(Beginning of Stored data)

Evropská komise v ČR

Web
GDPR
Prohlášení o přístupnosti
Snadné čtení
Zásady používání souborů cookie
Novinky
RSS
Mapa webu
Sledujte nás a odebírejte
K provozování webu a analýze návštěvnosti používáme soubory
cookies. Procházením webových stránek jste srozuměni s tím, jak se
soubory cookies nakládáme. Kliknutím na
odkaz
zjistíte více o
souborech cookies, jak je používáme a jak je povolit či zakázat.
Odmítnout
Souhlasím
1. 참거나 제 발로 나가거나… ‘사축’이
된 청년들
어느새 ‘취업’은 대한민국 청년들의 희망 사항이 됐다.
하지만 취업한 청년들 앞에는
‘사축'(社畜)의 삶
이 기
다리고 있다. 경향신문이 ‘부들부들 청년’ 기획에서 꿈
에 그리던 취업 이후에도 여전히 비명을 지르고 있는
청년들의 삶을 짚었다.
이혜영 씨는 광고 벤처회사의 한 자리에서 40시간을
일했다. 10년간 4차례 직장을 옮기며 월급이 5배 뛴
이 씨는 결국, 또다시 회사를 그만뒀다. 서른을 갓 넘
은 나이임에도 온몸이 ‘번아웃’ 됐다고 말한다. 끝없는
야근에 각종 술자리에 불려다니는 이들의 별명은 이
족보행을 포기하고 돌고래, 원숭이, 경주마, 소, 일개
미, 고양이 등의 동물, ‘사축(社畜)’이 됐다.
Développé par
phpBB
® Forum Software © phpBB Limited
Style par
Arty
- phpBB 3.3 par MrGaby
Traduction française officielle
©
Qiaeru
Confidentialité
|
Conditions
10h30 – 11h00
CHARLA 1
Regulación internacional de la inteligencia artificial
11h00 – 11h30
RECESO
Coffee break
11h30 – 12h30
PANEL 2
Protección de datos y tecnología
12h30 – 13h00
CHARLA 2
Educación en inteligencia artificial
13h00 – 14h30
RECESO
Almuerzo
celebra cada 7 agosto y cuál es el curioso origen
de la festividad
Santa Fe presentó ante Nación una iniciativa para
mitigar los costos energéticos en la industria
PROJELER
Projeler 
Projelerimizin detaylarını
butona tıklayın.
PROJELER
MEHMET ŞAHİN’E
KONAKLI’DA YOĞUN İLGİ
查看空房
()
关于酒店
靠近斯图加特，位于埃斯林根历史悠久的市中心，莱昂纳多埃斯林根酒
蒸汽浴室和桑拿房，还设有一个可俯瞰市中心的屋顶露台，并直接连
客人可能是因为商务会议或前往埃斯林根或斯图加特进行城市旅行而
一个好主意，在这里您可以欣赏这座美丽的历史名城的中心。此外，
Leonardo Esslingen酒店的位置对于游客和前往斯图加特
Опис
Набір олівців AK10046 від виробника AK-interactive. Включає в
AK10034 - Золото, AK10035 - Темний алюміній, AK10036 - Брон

(End of Stored data)

**Your instructions**
Tally the lines in the rows above that contain the string "webu", and reply with the number alone.

**Response area**
2